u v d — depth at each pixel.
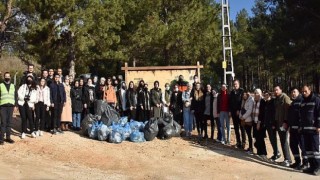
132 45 23.03
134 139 12.92
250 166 10.71
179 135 14.15
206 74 40.28
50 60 21.77
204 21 23.44
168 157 11.45
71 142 12.25
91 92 14.42
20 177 8.84
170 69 16.48
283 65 31.70
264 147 11.95
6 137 11.65
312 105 10.01
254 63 47.16
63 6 19.42
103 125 12.86
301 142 10.52
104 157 11.09
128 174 9.72
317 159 9.90
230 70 19.02
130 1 23.17
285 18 25.70
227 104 13.42
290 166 10.68
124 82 15.50
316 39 24.55
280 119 10.90
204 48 23.50
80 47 20.05
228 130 13.52
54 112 12.94
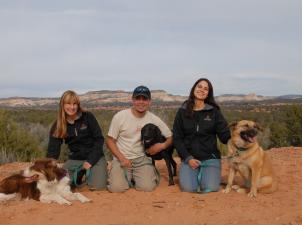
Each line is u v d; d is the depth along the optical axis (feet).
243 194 15.16
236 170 15.61
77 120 15.62
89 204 14.05
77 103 15.37
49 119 61.62
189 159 15.57
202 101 15.78
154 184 15.98
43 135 38.19
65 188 14.52
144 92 15.66
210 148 15.79
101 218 12.67
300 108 38.86
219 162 15.96
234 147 15.07
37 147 28.58
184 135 15.98
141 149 16.05
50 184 14.19
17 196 14.39
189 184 15.51
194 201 14.33
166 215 12.93
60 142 15.90
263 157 15.14
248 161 14.82
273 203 13.97
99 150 15.78
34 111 86.89
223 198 14.64
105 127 34.14
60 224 12.25
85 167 15.60
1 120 27.61
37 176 14.06
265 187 15.05
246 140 14.71
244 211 13.19
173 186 16.52
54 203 14.01
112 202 14.28
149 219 12.59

*Description of the task*: When a line in the listing has the word "depth", return that line.

*Answer below*:
u v d — depth at each pixel.
Each line is u v d; d is the depth along the optical axis (feet).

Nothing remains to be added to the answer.